Le Fonds considère que l’assainissement des bilans est un préalable à la reprise. Il suggère qu’une tierce partie s’associe aux tests de la BCE et de l’EBA
Alexandre Garabedian

Du côté de Washington, le discours commence à être connu. Le Fonds monétaire international (FMI), qui a publié hier un rapport sur les politiques menées en zone euro, a une nouvelle fois appelé les dirigeants européens à procéder au nettoyage complet du bilan de leurs banques. La fragmentation financière et la faiblesse de certains établissements de crédit constituent en effet les principaux freins à la croissance, selon le Fonds. Celui-ci prévoit une contraction du PIB de la zone euro de 0,6% cette année, comme en 2012, avant une modeste reprise à +0,9% l’an prochain. Il juge élevé le risque de stagnation prolongée, sous l’effet d’un «delevarging» qui prendrait plusieurs années.

«La première priorité est de restaurer des bilans bancaires sains pour relancer le crédit, estime le FMI. Les mesures immédiates comprennent la reconnaissance complète des pertes, la recapitalisation des banques faibles mais viables, et la fermeture ou la restructuration des banques non viables».

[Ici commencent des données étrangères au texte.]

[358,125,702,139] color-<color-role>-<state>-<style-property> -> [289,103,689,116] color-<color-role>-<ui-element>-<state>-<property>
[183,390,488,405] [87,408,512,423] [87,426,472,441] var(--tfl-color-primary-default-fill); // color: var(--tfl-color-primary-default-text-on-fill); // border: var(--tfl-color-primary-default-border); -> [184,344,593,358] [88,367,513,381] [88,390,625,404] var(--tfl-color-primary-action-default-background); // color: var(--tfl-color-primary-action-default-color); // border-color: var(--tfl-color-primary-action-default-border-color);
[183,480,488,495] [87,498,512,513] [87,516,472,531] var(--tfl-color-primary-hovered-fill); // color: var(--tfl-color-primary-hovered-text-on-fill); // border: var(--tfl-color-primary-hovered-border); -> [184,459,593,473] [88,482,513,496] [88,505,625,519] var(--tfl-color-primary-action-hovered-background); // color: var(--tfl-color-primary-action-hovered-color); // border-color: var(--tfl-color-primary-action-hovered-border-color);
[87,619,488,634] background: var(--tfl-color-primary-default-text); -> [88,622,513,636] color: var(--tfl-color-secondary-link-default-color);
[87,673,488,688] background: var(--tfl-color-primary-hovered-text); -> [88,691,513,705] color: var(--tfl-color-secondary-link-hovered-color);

L’institution de Washington attend beaucoup de l’exercice d’évaluation des bilans qui doit être mené, au plus tôt fin 2013, par la Banque centrale européenne (BCE) dans le cadre de la supervision unique du secteur, avant que l’Autorité européenne des banques (EBA) ne mène de son côté des tests de liquidité. Manifestement méfiant, le Fonds suggère d’associer à la BCE, à l’EBA et aux autorités nationales «une tierce partie indépendante», qui serait «essentielle pour assurer la pleine crédibilité et transparence de l’exercice».

La méthode a déjà été suivie en Irlande ou en Espagne afin d’apprécier l’étendue des désastres bancaires locaux. Mais pour que le «stress test» ne se révèle pas contre-productif en poussant les banques à vendre des actifs, le FMI insiste sur l’importance du Mécanisme européen de stabilité comme dispositif ultime de recapitalisation.

Le Fonds estime par ailleurs que la Banque centrale européenne pourrait aller plus loin. «Au vu de la faible croissance et de l’inflation contenue, un nouveau soutien monétaire, y compris à travers des baisses de taux de la part de la BCE, serait probablement nécessaire, surtout si les conditions empirent», indique le communiqué de l’institution. Qui salue au passage la nouvelle politique d’orientation des anticipations de taux (forward guidance) en zone euro.